Gruppo di famiglia in un interno. Ermetico. Fuori la luce del sole pare accecante. Dentro si anela alla libertà ma si giunge alla progressiva estinzione. Nella periferia di Detroit, poco prima della metà degli anni ’70, il sogno luminoso di un domani si scontra con un’educazione intransigente e timorosa che quello stesso sole possa impadronirsi di cinque splendide ragazze. Complice Eugenides, il suo romanzo e il suo passato, Sofia dipinge con colori autunnali un percorso di (de)formazione che frana su tutti gli ostacoli incontrati lungo il cammino dai protagonisti. Giocando a ribaltarne i termini, sovrapponendo le cause sugli effetti, occultando la natura del trauma per illudersi sulla sua elaborazione («Non preoccuparti, papà, hanno tolto la ringhiera») e tramutando in incubo, come aveva già fatto il De Palma di Carrie, il ballo di fine anno, unica vera soglia in cui il cinema americano promuove i suoi adolescenti verso il futuro. Una storia di fantasmi suburbani che scontano la loro morte vivendo tra quattro mura, mentre il resto del mondo, assiepato all’esterno, osserva, sogna, fantastica e ricorda quasi con nostalgia, venticinque anni dopo, quella che è stata l’elegia di un singolo attimo in cui si è stati farfalle. E poi più niente. [giampiero frasca]

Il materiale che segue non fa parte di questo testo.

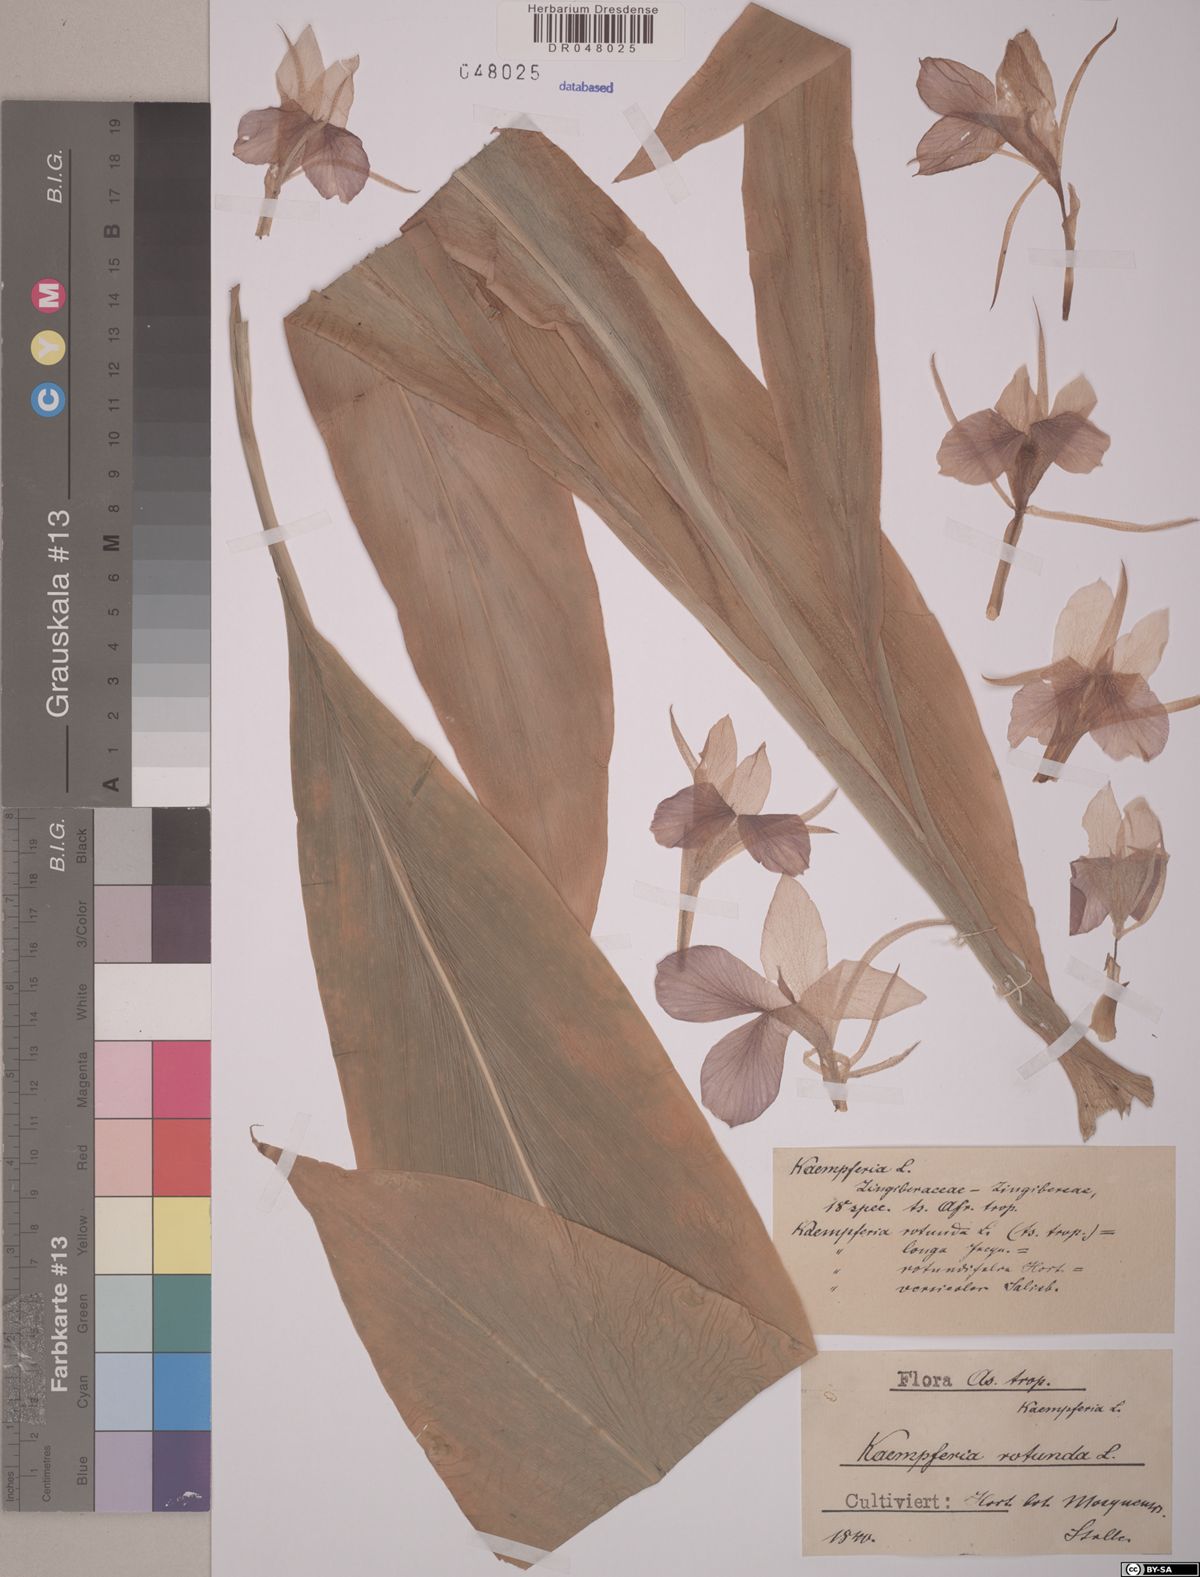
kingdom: Plantae
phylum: Tracheophyta
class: Liliopsida
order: Zingiberales
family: Zingiberaceae
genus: Kaempferia
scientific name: Kaempferia rotunda
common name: Tropical-crocus
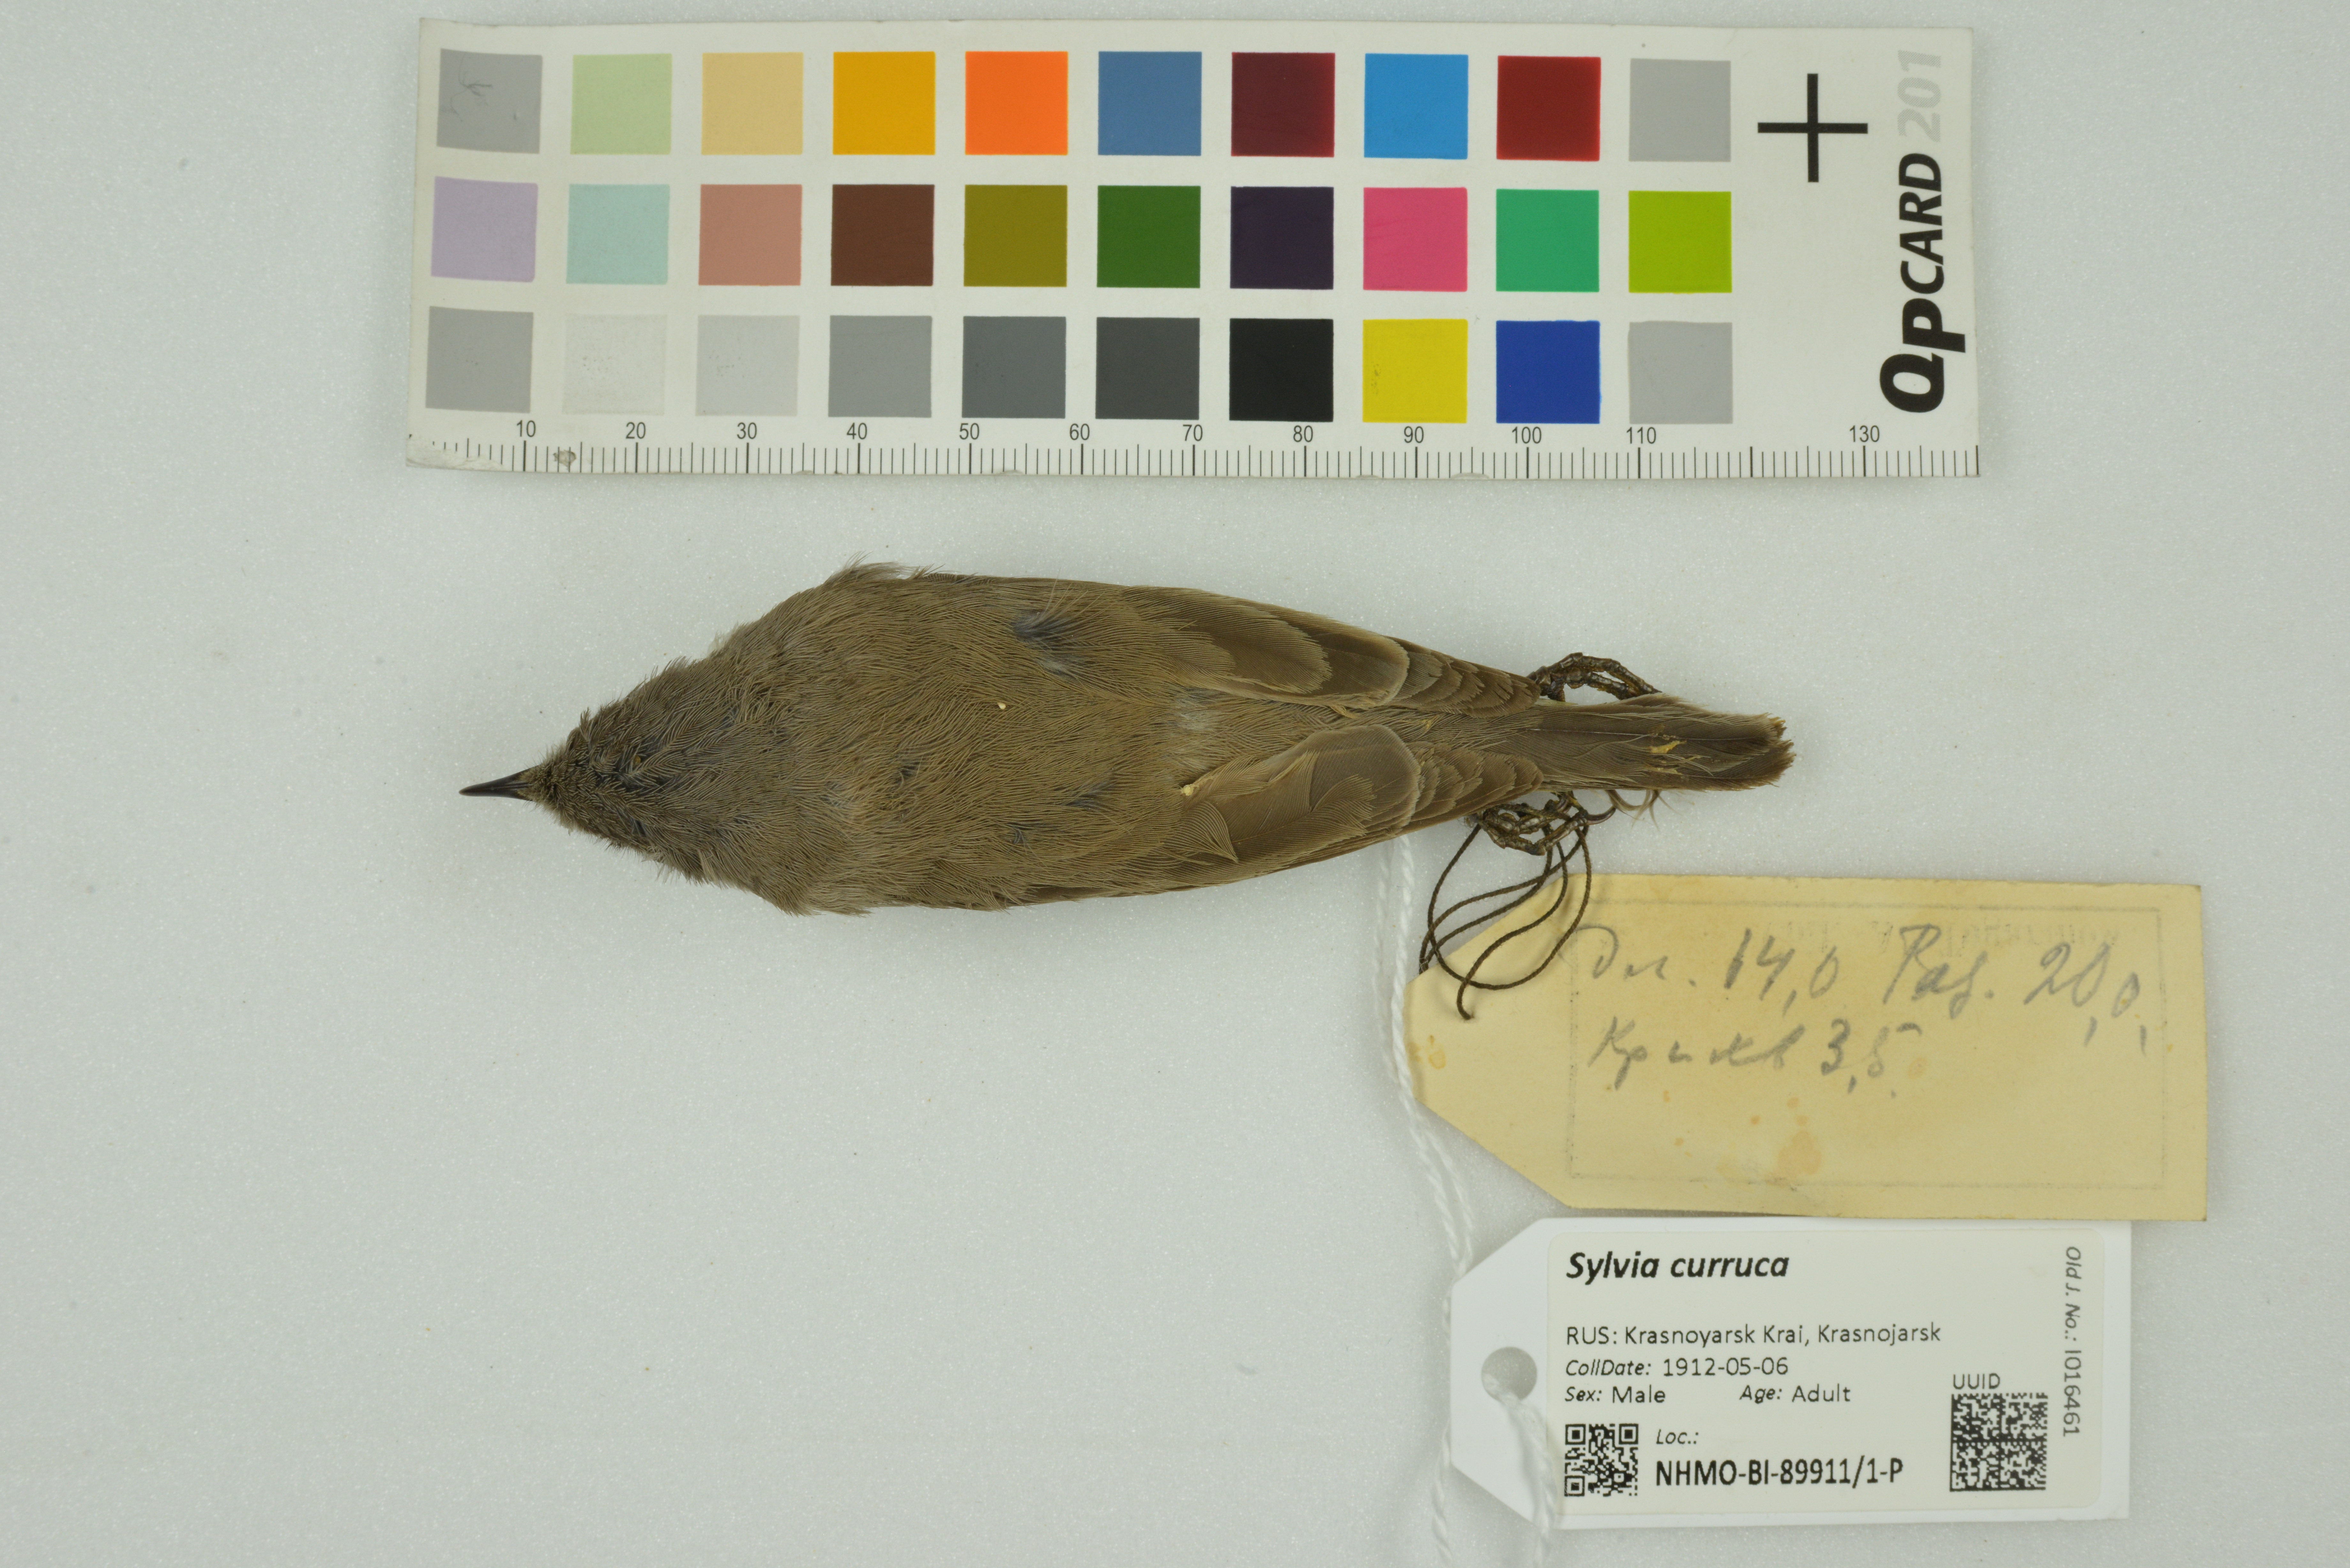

C’è una scena, verso la fine di Lost in translation, in cui Bob e Charlotte finalmente finiscono a letto. Non fanno l’amore, però: parlano. Di aspirazioni e di desideri, del tempo che passa e offusca le aspettative e i sogni, del futuro e del passato. È una grande scena d’amore che culmina in un microscopico, precisissimo gesto: dopo un’esitazione, Bob sfiora il piede di Charlotte. È un momento magico, sospeso, in cui si concentra tutto il cinema di Sofia Coppola. In cui il mondo maschile e femminile – adulto e ragazza – trovano un’intesa. L’idea della crescita (e della maturità) come salto nel vuoto, del sesso come minaccia a un’indefinita purezza e al tempo stesso baratro a cui tendere (la stessa idea c’era in declinazioni diverse nel Giardino delle vergini suicide e ci sarà di nuovo in Marie Antoinette e in L’inganno), informa il cinema di Coppola e ne costituisce il senso: un’immagine romantica che si distilla in un contatto apparentemente asessuato ma che invece sa rendere erotico un momento di intimità semplice e quotidiana. Sappiamo già dove andremo a parare, a cogliere con fatalismo le divergenze del sentire tra uomini e donne: Bob finirà a letto per noia e autocommiserazione con una cantante sconosciuta, Charlotte aprirà al mondo i suoi occhi/finestra, affrontando il futuro con creativa disillusione. Sono mondi forse irriducibili, destinati a gravitare a distanza, ma sfido chiunque a non commuoversi – a non sciogliere la briglia di sentimenti e lacrime – in quell’abbraccio finale, consumato furtivamente in mezzo a una strada, con la folla distante che ci sfiora senza toccarci. [federico pedroni]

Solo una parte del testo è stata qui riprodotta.